Great post Jacob, this really puts perspective on the cost of addictions. I have a caffeine addiction and am currently tracking my spending to see how much I am really spending, so hopefully that will be motivation to quit!

DC
DC
“The house always wins! Of course you might hit that streak (that you mistake for skill) and win big, but it’s a short term fix. Statistically, you’ll give it all back to the house. The casino, or dog track, or lottery is stacked against you. Why do you think so many governments run lotteries? You guessed it, because they make a fortune on people who gamble.” The way you worded this makes it seem like you think most people think the casino loses money over time??? I think 99.9% of people know that they are going to lose over time,… Read more »
AverageJoe
AverageJoe

An advisor I worked with was the most popular guy at his high-end bar hangout. I asked his assistant how he went out so often….she said he was an alcoholic now and loved the attention….it was addicting.
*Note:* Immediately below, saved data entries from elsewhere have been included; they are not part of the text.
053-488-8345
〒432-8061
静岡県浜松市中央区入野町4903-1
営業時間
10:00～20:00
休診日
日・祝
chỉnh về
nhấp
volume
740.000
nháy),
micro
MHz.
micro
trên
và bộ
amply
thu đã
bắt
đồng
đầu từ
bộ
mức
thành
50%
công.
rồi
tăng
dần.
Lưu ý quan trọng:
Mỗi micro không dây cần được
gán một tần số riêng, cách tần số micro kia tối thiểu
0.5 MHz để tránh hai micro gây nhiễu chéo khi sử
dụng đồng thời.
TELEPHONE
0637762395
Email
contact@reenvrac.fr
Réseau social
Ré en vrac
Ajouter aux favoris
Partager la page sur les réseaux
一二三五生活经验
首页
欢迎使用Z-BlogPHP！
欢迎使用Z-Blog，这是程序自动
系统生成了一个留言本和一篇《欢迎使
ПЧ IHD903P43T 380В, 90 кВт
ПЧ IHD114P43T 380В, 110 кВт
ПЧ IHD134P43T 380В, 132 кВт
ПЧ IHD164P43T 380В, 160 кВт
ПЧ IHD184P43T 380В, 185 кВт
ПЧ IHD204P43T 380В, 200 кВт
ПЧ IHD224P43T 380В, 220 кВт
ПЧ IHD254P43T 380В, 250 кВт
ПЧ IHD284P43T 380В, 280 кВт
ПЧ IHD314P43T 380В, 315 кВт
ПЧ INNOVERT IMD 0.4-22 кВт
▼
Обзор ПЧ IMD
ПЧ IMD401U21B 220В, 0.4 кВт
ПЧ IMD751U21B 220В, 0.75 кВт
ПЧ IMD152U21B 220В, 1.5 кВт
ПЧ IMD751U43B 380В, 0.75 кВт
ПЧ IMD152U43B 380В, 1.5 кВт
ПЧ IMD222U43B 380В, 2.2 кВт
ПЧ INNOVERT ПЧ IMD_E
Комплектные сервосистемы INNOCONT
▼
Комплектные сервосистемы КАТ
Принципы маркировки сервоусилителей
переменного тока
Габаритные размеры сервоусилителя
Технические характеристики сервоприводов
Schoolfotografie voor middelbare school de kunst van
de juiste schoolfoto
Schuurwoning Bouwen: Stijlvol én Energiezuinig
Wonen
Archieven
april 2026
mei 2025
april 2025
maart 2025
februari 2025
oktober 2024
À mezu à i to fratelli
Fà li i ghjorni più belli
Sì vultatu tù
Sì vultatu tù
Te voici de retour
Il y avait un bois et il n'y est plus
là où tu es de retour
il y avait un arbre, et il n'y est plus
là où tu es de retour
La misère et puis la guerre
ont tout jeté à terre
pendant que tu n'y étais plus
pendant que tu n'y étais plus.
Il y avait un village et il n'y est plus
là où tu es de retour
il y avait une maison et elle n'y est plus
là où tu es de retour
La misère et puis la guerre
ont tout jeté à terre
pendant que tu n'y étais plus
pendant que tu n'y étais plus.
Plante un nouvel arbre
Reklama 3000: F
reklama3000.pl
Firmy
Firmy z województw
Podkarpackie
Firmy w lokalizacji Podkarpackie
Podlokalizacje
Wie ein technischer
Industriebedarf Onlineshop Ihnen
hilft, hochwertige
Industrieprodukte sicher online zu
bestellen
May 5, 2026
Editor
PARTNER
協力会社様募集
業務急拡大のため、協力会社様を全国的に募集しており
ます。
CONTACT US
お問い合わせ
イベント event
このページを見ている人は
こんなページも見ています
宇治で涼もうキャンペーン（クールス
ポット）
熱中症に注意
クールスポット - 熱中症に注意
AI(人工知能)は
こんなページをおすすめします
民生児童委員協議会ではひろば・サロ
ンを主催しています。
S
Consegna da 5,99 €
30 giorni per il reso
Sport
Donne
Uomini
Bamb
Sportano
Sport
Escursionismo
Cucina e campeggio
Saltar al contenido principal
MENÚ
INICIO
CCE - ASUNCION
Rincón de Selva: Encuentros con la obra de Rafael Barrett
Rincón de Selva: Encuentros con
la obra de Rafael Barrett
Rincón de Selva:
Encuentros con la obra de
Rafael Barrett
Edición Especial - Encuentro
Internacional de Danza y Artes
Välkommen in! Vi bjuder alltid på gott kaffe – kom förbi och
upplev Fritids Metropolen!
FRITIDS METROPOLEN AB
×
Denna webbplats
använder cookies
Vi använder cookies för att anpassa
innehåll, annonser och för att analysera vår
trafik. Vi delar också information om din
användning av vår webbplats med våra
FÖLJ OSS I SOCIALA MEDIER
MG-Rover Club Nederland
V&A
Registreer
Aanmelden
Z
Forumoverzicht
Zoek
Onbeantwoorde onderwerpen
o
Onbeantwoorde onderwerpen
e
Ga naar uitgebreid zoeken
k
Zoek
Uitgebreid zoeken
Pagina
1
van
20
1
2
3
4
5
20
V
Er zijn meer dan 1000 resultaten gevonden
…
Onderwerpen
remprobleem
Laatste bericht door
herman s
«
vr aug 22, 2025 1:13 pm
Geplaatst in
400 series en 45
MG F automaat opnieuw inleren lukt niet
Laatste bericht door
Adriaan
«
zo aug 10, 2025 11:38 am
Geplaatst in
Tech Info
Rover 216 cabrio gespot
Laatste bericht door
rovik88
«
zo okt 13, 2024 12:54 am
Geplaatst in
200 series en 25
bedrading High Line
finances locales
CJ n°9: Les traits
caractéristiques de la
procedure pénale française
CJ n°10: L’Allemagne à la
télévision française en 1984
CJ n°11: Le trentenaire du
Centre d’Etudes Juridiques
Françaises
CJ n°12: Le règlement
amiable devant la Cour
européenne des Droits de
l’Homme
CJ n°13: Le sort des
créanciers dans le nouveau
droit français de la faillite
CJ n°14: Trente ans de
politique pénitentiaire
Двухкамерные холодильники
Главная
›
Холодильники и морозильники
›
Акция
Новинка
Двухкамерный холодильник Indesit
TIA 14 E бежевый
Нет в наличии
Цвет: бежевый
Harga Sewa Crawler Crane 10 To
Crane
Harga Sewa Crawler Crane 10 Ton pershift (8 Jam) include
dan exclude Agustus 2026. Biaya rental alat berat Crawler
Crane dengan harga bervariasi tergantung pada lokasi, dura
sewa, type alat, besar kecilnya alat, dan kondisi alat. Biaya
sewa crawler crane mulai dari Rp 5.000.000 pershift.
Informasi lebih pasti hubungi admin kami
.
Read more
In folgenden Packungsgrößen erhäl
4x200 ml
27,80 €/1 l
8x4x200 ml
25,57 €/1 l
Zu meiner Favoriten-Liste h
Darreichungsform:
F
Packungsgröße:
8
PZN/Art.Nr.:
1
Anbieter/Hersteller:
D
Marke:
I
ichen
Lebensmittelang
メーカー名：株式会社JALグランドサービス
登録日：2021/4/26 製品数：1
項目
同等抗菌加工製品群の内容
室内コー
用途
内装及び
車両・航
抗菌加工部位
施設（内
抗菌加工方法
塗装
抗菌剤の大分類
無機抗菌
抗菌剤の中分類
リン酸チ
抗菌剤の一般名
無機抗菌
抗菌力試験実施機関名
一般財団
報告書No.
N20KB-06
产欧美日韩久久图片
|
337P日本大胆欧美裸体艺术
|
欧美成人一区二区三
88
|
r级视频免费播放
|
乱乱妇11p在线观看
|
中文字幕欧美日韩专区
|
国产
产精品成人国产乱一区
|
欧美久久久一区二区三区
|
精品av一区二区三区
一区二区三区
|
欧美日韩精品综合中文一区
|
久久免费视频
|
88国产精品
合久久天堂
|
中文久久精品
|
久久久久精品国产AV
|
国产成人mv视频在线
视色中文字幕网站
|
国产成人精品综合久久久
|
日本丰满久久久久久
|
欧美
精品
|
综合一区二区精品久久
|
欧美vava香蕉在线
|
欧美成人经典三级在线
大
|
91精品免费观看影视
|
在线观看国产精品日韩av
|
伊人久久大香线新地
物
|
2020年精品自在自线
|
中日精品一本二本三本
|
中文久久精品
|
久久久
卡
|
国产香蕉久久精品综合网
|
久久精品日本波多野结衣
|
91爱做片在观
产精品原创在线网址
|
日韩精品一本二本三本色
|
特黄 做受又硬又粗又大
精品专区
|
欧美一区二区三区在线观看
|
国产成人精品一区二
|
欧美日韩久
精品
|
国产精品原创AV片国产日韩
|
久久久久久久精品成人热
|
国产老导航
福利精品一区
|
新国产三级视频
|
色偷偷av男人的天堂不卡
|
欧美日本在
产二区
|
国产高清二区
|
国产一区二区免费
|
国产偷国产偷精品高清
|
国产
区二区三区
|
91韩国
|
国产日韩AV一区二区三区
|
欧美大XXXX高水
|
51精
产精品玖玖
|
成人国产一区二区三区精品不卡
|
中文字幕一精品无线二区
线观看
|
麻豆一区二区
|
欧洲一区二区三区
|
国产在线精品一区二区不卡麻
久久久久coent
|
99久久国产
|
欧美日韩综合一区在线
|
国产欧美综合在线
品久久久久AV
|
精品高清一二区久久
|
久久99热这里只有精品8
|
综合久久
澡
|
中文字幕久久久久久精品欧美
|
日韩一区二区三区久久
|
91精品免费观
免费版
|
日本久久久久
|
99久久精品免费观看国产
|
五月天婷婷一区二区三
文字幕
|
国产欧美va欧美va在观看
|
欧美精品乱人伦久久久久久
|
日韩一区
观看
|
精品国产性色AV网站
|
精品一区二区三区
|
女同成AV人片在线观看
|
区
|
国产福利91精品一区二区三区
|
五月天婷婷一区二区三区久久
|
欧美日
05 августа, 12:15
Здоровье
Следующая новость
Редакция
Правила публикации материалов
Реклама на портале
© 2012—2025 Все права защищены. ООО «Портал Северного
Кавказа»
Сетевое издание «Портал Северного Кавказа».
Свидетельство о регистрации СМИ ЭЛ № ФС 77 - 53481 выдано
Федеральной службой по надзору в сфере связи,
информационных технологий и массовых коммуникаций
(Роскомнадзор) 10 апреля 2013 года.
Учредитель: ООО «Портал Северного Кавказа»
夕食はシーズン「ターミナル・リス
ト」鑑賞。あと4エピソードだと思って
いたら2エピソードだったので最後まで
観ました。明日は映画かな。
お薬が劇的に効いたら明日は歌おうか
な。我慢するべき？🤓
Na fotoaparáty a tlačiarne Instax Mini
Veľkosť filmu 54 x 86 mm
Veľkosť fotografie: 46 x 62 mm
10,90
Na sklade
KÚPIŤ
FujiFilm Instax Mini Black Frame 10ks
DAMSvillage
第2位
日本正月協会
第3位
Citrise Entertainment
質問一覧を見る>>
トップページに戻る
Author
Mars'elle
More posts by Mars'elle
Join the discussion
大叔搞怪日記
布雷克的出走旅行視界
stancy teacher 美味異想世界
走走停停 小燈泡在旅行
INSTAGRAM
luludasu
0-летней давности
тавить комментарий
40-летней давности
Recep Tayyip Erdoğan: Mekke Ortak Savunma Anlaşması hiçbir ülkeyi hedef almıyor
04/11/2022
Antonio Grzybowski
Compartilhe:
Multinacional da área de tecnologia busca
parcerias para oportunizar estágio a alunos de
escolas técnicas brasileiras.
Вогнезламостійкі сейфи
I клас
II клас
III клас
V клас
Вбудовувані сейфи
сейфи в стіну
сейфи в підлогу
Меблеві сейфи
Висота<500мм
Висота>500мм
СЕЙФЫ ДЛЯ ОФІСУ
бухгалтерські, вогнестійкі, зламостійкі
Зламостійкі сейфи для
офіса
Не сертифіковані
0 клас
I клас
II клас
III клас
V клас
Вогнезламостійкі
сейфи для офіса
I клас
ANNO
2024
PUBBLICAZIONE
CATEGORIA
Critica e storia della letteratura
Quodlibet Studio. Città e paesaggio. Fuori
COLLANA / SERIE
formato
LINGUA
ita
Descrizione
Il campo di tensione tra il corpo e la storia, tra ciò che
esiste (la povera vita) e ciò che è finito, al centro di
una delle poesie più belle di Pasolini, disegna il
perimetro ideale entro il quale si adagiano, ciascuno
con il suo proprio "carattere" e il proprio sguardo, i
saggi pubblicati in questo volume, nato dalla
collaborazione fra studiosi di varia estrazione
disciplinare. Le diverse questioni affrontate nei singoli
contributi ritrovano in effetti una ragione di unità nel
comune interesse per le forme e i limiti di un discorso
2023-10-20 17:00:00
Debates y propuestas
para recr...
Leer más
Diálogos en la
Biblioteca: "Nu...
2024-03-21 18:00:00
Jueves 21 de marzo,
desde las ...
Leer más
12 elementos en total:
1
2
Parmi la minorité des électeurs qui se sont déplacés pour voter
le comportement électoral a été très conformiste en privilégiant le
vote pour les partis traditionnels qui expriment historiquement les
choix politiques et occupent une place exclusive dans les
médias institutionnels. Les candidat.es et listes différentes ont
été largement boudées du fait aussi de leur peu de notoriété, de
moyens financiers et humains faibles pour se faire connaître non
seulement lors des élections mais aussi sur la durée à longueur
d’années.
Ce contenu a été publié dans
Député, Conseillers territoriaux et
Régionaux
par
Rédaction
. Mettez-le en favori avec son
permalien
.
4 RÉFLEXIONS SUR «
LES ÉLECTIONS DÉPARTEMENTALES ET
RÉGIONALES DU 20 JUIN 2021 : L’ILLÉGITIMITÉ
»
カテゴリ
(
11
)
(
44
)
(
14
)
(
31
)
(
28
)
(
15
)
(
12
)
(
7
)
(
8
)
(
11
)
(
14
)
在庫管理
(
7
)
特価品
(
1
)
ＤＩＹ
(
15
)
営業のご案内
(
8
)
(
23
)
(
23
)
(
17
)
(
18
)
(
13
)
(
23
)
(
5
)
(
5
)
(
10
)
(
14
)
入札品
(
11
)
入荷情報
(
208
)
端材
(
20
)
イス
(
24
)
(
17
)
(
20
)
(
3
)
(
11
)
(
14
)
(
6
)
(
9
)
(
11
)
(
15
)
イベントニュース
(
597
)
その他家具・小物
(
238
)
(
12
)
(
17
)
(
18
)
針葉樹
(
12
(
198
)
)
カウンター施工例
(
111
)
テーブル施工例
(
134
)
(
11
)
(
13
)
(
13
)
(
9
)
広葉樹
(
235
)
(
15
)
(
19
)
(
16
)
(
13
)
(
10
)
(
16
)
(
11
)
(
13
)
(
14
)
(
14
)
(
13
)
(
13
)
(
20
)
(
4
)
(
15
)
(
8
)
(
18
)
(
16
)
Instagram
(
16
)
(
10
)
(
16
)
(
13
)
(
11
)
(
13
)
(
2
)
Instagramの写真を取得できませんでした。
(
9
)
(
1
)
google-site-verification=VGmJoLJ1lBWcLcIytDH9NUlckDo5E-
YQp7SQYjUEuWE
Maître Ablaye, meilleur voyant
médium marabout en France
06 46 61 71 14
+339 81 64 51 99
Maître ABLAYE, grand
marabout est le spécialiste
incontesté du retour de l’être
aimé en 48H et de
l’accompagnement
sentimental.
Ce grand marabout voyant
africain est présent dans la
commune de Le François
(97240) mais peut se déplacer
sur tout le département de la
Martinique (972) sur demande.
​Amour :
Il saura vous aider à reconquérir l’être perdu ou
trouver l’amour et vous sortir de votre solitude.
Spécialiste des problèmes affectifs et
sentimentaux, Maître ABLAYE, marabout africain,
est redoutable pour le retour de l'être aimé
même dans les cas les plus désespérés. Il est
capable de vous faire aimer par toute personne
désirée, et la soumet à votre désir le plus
Worse, was when she tallied his expenses. In 2010 he spent over $80,000 at this bar. No wonder he was so popular there! He spent more there per year than most people earn!

Elena
Elena

Alcohol and tobacco are the biggest money wasters ever. There is no justification for ruining your health and finances. Well-said!

Jake
Jake

Very nice breakdown. It’s amazing how much a seemingly “little” habit can end up costing. I have a few habits that cost money, but I know about them and limit them. Plus, they fit into our budget which fits into our long term financial goals.

Shannon
Shannon

I will confess that we are wine aficionados! We stock up when we’re in wine country and can visit some of our favorite wineries (I hope this doesn’t make me sound like a lush, because I swear I’m not! 🙂 ) I find when people go on shopping sprees because they are blue, or bored or anger – whatever the emotion it may be – is because they assume what they buy will either cheer them up or have earned it after being passed over for a promotion, a bad break-up, etc.

Going Gonzo
Going Gonzo

I buy the box wine for $20. To me it tastes the same as a $50 bottle of wine and lasts a lot longer, one of the benefits of an unrefined palate:)

Sean
Sean

In most big cities it’s costing upwards of $8.00 for a pack of cigarettes. If I was a smoker that along would make me want to quit.